The rise of the thugs

Rana Allam
6 Min Read
Rana Allam
Rana Allam

I spent a full morning pondering the ethical and proper reply to a foreign reporter who wants to move to Cairo and join our team. She had asked innocently whether Cairo is safe.

My first reaction was “of course, it is safe. Cairo is a safe city”… But what if I said yes it is safe and then she comes and something happens to her, would I be responsible? I live here and nothing has happened to me…(a little voice in my head says “Yet”). How would one handle this? Is it really safe? Just because I was not the victim of some random act of violence, why do I feel safe?

Stepping back and taking a good look at the news, I realised that according to the media, violence has reached unprecedented levels in this country lately. From fatal road accidents, to sexual harassment, sectarian violence, to random gunshots and fires. Even hospitals are unsafe.

A round up of one week of news reports, a Thursday to the following Thursday, would brief into:

Thursday 26 July, in Dahshour a man is killed, houses were burnt down, businesses looted, families displaced, and a whole city is at a stressful unrest with Central Security Forces all over the little town’s streets.

Tuesday 31 July, Cairo’s Al-Qasr Al-Eini Hospital shut down its emergency room after gunmen entered and attacked doctors and patients. A man is killed, hospital staff robbed and beaten, several injured.

Thursday 2 August, the Nile City Towers and Fairmont hotel witnessed violence which resulted in the death of one man and the injury of several others, at least ten burnt cars, the reception was destroyed and the whole place closed down.

Hospitals are closing down, hotels are attacked, thugs with blades and other weapons are everywhere, Christians and women are attacked. That is the way it is being viewed and relayed by the media.

But let’s take a closer look at the question: is Cairo a safe city? Well, compared to what? Compared to New York for example, of course Cairo is safer. We still don’t lock our doors, we still stay out late and drive back safely. Cairo streets are still full of people till the wee hours of the morning. We are still not on the US “Travel Warning List”, even if countries like Saudi Arabia are.

I remember when I visited Nairobi, and was unable to walk the streets after sundown without escorts from the hotel who would not let me walk and insisted they were not responsible for me if I did not ride in the hotel car with the armed driver and the armed tourist guide, just to go out for dinner.

I remember how the streets of London were deserted after 11pm on week nights. I remember how downtown Toronto scared me at 1am on a Saturday night. And I compare this to Cairo at 3am, and I am bound to feel safe, despite all the news reporting.

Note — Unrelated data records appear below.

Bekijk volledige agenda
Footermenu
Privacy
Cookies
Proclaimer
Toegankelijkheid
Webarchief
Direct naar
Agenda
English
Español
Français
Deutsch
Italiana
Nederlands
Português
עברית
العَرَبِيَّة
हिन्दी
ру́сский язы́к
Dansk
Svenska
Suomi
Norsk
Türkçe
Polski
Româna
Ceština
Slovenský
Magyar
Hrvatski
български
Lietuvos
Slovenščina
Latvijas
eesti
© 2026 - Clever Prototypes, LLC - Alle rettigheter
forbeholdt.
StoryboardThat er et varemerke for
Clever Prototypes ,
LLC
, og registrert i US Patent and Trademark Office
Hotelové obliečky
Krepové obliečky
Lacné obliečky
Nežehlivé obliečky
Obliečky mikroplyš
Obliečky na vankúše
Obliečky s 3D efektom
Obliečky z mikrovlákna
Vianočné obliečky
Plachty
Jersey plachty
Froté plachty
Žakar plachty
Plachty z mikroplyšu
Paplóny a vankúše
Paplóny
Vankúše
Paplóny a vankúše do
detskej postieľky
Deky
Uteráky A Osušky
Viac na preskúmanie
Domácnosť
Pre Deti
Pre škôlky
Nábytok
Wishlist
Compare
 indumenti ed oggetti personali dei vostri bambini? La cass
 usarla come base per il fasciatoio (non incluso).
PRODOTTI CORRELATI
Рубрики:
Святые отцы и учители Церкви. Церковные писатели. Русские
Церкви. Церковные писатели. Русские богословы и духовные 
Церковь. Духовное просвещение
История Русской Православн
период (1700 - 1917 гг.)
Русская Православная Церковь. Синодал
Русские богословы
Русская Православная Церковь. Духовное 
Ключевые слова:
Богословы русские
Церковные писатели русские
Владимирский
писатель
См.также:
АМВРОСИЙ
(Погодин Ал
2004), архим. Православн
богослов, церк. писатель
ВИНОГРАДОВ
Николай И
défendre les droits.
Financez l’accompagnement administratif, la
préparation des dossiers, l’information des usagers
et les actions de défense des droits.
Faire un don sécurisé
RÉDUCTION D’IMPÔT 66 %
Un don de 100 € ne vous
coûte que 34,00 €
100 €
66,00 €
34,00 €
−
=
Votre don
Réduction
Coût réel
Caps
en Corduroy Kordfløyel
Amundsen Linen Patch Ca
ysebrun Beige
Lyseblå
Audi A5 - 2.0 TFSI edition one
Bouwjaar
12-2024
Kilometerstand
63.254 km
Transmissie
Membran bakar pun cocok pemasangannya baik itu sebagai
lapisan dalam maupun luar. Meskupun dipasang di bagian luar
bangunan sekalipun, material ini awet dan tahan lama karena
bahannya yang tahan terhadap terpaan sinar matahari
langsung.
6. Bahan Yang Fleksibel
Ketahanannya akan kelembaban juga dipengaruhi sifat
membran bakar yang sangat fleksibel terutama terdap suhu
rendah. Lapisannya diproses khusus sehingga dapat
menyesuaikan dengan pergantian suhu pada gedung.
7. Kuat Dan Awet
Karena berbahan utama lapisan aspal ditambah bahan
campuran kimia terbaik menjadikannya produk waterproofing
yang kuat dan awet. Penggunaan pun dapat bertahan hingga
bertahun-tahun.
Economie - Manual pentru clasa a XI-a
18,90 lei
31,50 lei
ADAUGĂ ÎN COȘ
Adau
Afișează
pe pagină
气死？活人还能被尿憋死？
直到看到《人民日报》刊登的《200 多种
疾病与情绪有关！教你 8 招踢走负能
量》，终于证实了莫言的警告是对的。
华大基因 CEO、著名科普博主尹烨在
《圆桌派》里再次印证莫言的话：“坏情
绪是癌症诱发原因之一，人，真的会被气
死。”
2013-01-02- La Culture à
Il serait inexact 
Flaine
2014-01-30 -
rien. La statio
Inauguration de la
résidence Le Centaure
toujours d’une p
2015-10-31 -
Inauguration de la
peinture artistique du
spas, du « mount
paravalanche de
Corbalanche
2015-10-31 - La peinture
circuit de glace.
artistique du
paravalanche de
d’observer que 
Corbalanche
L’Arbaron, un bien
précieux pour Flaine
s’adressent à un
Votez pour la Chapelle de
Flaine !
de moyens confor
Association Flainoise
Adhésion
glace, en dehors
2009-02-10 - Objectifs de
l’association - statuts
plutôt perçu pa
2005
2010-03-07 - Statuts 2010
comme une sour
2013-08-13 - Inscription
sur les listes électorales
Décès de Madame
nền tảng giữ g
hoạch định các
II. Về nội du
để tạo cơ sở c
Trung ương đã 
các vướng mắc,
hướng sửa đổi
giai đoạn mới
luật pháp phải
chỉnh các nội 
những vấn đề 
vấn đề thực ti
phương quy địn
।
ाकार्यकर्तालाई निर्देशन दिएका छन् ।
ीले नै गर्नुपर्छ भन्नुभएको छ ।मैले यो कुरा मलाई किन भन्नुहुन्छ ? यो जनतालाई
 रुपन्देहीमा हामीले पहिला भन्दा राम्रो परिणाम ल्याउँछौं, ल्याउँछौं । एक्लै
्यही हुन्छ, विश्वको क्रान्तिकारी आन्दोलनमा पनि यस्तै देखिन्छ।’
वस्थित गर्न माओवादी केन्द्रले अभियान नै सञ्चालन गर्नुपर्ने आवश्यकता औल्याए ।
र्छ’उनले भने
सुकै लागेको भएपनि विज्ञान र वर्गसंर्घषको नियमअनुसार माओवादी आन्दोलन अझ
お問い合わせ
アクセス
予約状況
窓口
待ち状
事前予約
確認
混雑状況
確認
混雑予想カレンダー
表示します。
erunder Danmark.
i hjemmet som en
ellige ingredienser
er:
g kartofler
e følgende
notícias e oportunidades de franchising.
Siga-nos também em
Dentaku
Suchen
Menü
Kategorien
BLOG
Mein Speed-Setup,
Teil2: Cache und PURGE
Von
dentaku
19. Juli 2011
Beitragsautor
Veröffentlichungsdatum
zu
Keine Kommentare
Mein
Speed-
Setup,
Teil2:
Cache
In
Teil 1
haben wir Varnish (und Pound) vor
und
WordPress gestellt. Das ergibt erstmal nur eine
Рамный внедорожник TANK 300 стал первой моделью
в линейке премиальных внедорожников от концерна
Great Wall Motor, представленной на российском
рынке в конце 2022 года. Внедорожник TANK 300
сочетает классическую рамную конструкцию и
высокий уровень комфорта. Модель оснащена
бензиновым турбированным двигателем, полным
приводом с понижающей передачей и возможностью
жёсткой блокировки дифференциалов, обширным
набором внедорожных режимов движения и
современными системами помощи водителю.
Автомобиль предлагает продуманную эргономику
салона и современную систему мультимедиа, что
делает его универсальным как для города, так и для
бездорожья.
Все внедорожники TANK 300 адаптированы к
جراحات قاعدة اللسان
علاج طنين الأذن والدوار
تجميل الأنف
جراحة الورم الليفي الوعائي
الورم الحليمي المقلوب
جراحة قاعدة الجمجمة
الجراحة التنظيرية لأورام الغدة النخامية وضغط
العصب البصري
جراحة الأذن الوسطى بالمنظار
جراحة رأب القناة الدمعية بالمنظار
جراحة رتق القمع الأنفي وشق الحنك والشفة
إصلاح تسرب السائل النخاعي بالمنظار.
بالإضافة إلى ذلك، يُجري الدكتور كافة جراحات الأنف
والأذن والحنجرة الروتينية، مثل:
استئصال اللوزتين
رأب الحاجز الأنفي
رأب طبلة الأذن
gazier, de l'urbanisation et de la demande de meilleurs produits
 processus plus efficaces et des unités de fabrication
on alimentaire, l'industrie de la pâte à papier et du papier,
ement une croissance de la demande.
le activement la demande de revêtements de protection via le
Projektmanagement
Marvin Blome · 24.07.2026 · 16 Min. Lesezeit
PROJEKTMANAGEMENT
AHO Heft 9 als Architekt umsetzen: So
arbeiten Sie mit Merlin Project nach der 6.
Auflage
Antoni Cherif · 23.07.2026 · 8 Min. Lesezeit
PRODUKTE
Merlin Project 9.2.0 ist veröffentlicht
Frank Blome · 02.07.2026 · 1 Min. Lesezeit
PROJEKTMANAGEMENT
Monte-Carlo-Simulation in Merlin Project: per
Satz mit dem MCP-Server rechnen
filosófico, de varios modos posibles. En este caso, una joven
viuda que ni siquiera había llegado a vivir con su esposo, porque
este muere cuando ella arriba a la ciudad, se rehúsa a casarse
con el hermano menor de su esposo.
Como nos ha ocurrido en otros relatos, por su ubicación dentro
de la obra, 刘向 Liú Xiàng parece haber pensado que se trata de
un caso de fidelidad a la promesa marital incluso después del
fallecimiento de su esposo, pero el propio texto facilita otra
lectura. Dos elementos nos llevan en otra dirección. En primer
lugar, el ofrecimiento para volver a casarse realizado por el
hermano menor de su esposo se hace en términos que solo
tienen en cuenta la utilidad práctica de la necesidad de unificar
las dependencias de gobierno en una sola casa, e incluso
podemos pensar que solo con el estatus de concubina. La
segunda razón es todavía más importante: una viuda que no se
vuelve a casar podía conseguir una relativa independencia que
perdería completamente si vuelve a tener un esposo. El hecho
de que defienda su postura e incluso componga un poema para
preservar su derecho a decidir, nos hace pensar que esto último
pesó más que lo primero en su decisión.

The issue here is that we are used to a much safer life, so the scattered incidents are a shock to us all. Also, the type of violence has changed, the rise of the “thugs” who were mainly puppets in the hands of the disbanded State Security apparatus, has taken us by surprise. But these thugs move for a reason, there are no random attacks on people, there are organised moves with a target. Take for example the attacks of governmental hospitals, what could possibly be the reason for this? There is neither money nor equipment to steal from such poor hospitals. I have no idea why these attacks happen, there must be a thousand conspiracy theories, maybe one of them is true. But this is a topic for another time.

So is Egypt safe? Yes, it is, so long as we keep filtering the news and putting it in perspective. So long as we read crime rates in other countries, even the more advanced ones. So long as we know that it will never be as safe as it was before because the police need to get back to work soon.

Is Egypt safe? Yes, but not because we have police to protect us, or because we have strong laws that are being enforced. Egypt is safe because, no matter what the media tells you, the average Egyptian is not violent, his revolution was not violent, and his temperament is not violent.